[Dataset entries]
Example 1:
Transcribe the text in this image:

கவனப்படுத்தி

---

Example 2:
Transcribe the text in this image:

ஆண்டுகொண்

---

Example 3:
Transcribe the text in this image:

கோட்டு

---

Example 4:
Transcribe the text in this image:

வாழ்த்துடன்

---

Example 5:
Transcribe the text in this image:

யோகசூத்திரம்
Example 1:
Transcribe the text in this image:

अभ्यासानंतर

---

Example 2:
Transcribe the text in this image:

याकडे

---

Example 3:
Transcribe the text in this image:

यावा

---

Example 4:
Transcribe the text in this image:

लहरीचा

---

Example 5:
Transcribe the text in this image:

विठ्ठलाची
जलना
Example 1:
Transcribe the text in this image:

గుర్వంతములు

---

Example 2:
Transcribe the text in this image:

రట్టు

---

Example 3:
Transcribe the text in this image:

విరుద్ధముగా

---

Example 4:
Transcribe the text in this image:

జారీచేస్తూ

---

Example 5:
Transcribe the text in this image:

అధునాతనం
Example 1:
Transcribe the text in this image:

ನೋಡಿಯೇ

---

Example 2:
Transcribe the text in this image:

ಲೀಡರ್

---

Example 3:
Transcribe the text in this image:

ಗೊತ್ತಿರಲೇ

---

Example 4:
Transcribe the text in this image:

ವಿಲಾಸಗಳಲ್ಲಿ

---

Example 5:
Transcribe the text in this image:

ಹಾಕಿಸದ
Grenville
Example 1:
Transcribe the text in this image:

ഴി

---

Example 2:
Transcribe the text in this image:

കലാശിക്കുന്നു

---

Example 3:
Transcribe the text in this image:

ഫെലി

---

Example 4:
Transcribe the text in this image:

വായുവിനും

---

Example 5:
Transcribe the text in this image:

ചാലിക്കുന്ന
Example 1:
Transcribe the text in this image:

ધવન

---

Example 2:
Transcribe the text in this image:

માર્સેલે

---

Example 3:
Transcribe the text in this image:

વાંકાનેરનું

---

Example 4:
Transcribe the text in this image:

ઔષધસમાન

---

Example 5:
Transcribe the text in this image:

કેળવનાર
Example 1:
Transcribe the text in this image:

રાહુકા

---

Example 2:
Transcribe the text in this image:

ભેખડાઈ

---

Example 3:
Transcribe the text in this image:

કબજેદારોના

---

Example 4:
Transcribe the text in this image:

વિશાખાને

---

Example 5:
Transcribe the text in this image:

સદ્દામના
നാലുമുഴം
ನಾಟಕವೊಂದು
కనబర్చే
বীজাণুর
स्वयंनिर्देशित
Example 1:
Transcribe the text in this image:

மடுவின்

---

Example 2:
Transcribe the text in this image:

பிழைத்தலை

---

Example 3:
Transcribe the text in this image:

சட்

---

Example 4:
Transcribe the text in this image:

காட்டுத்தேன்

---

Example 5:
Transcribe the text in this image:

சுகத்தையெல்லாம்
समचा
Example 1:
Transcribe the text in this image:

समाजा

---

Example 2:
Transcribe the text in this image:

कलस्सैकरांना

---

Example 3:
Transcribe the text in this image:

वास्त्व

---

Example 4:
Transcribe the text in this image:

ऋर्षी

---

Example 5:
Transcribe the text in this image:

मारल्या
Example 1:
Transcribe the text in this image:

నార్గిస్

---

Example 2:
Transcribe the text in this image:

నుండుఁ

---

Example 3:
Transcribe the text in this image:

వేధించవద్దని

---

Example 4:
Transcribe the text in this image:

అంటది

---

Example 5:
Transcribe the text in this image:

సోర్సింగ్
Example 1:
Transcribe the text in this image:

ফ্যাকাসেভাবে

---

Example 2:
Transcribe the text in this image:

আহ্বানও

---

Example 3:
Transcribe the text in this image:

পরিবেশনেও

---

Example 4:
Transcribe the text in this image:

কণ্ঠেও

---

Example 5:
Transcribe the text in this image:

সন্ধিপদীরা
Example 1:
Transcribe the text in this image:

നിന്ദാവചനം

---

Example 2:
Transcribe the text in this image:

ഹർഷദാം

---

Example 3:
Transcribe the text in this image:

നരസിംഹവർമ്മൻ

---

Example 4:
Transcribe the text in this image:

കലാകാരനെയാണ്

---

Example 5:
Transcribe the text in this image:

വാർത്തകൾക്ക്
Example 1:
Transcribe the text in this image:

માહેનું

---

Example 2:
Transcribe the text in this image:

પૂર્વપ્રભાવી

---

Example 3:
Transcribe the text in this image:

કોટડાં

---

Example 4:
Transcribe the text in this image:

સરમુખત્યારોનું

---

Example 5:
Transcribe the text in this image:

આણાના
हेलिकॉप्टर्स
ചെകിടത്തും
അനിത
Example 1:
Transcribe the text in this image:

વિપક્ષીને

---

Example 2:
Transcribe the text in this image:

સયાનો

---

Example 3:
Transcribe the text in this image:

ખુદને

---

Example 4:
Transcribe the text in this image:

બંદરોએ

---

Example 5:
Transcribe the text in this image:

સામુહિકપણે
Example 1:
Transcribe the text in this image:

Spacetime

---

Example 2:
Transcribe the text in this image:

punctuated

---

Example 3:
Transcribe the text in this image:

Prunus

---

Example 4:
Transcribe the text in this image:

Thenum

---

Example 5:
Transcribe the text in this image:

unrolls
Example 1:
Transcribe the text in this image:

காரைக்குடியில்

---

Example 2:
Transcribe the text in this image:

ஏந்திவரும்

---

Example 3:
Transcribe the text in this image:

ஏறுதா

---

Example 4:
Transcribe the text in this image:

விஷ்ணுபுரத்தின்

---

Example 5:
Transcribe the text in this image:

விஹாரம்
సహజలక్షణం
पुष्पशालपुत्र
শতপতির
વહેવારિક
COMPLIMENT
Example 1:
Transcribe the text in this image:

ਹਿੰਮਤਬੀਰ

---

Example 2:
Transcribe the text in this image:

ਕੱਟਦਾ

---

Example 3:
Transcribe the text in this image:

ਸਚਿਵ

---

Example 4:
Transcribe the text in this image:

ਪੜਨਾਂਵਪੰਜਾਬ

WORK TO BE COMPLETED: Restate the records above word for word, omitting nothing.

ANSWER TO THIS PROBLEM:
Example 1:
Transcribe the text in this image:

கவனப்படுத்தி

---

Example 2:
Transcribe the text in this image:

ஆண்டுகொண்

---

Example 3:
Transcribe the text in this image:

கோட்டு

---

Example 4:
Transcribe the text in this image:

வாழ்த்துடன்

---

Example 5:
Transcribe the text in this image:

யோகசூத்திரம்
Example 1:
Transcribe the text in this image:

अभ्यासानंतर

---

Example 2:
Transcribe the text in this image:

याकडे

---

Example 3:
Transcribe the text in this image:

यावा

---

Example 4:
Transcribe the text in this image:

लहरीचा

---

Example 5:
Transcribe the text in this image:

विठ्ठलाची
जलना
Example 1:
Transcribe the text in this image:

గుర్వంతములు

---

Example 2:
Transcribe the text in this image:

రట్టు

---

Example 3:
Transcribe the text in this image:

విరుద్ధముగా

---

Example 4:
Transcribe the text in this image:

జారీచేస్తూ

---

Example 5:
Transcribe the text in this image:

అధునాతనం
Example 1:
Transcribe the text in this image:

ನೋಡಿಯೇ

---

Example 2:
Transcribe the text in this image:

ಲೀಡರ್

---

Example 3:
Transcribe the text in this image:

ಗೊತ್ತಿರಲೇ

---

Example 4:
Transcribe the text in this image:

ವಿಲಾಸಗಳಲ್ಲಿ

---

Example 5:
Transcribe the text in this image:

ಹಾಕಿಸದ
Grenville
Example 1:
Transcribe the text in this image:

ഴി

---

Example 2:
Transcribe the text in this image:

കലാശിക്കുന്നു

---

Example 3:
Transcribe the text in this image:

ഫെലി

---

Example 4:
Transcribe the text in this image:

വായുവിനും

---

Example 5:
Transcribe the text in this image:

ചാലിക്കുന്ന
Example 1:
Transcribe the text in this image:

ધવન

---

Example 2:
Transcribe the text in this image:

માર્સેલે

---

Example 3:
Transcribe the text in this image:

વાંકાનેરનું

---

Example 4:
Transcribe the text in this image:

ઔષધસમાન

---

Example 5:
Transcribe the text in this image:

કેળવનાર
Example 1:
Transcribe the text in this image:

રાહુકા

---

Example 2:
Transcribe the text in this image:

ભેખડાઈ

---

Example 3:
Transcribe the text in this image:

કબજેદારોના

---

Example 4:
Transcribe the text in this image:

વિશાખાને

---

Example 5:
Transcribe the text in this image:

સદ્દામના
നാലുമുഴം
ನಾಟಕವೊಂದು
కనబర్చే
বীজাণুর
स्वयंनिर्देशित
Example 1:
Transcribe the text in this image:

மடுவின்

---

Example 2:
Transcribe the text in this image:

பிழைத்தலை

---

Example 3:
Transcribe the text in this image:

சட்

---

Example 4:
Transcribe the text in this image:

காட்டுத்தேன்

---

Example 5:
Transcribe the text in this image:

சுகத்தையெல்லாம்
समचा
Example 1:
Transcribe the text in this image:

समाजा

---

Example 2:
Transcribe the text in this image:

कलस्सैकरांना

---

Example 3:
Transcribe the text in this image:

वास्त्व

---

Example 4:
Transcribe the text in this image:

ऋर्षी

---

Example 5:
Transcribe the text in this image:

मारल्या
Example 1:
Transcribe the text in this image:

నార్గిస్

---

Example 2:
Transcribe the text in this image:

నుండుఁ

---

Example 3:
Transcribe the text in this image:

వేధించవద్దని

---

Example 4:
Transcribe the text in this image:

అంటది

---

Example 5:
Transcribe the text in this image:

సోర్సింగ్
Example 1:
Transcribe the text in this image:

ফ্যাকাসেভাবে

---

Example 2:
Transcribe the text in this image:

আহ্বানও

---

Example 3:
Transcribe the text in this image:

পরিবেশনেও

---

Example 4:
Transcribe the text in this image:

কণ্ঠেও

---

Example 5:
Transcribe the text in this image:

সন্ধিপদীরা
Example 1:
Transcribe the text in this image:

നിന്ദാവചനം

---

Example 2:
Transcribe the text in this image:

ഹർഷദാം

---

Example 3:
Transcribe the text in this image:

നരസിംഹവർമ്മൻ

---

Example 4:
Transcribe the text in this image:

കലാകാരനെയാണ്

---

Example 5:
Transcribe the text in this image:

വാർത്തകൾക്ക്
Example 1:
Transcribe the text in this image:

માહેનું

---

Example 2:
Transcribe the text in this image:

પૂર્વપ્રભાવી

---

Example 3:
Transcribe the text in this image:

કોટડાં

---

Example 4:
Transcribe the text in this image:

સરમુખત્યારોનું

---

Example 5:
Transcribe the text in this image:

આણાના
हेलिकॉप्टर्स
ചെകിടത്തും
അനിത
Example 1:
Transcribe the text in this image:

વિપક્ષીને

---

Example 2:
Transcribe the text in this image:

સયાનો

---

Example 3:
Transcribe the text in this image:

ખુદને

---

Example 4:
Transcribe the text in this image:

બંદરોએ

---

Example 5:
Transcribe the text in this image:

સામુહિકપણે
Example 1:
Transcribe the text in this image:

Spacetime

---

Example 2:
Transcribe the text in this image:

punctuated

---

Example 3:
Transcribe the text in this image:

Prunus

---

Example 4:
Transcribe the text in this image:

Thenum

---

Example 5:
Transcribe the text in this image:

unrolls
Example 1:
Transcribe the text in this image:

காரைக்குடியில்

---

Example 2:
Transcribe the text in this image:

ஏந்திவரும்

---

Example 3:
Transcribe the text in this image:

ஏறுதா

---

Example 4:
Transcribe the text in this image:

விஷ்ணுபுரத்தின்

---

Example 5:
Transcribe the text in this image:

விஹாரம்
సహజలక్షణం
पुष्पशालपुत्र
শতপতির
વહેવારિક
COMPLIMENT
Example 1:
Transcribe the text in this image:

ਹਿੰਮਤਬੀਰ

---

Example 2:
Transcribe the text in this image:

ਕੱਟਦਾ

---

Example 3:
Transcribe the text in this image:

ਸਚਿਵ

---

Example 4:
Transcribe the text in this image:

ਪੜਨਾਂਵਪੰਜਾਬ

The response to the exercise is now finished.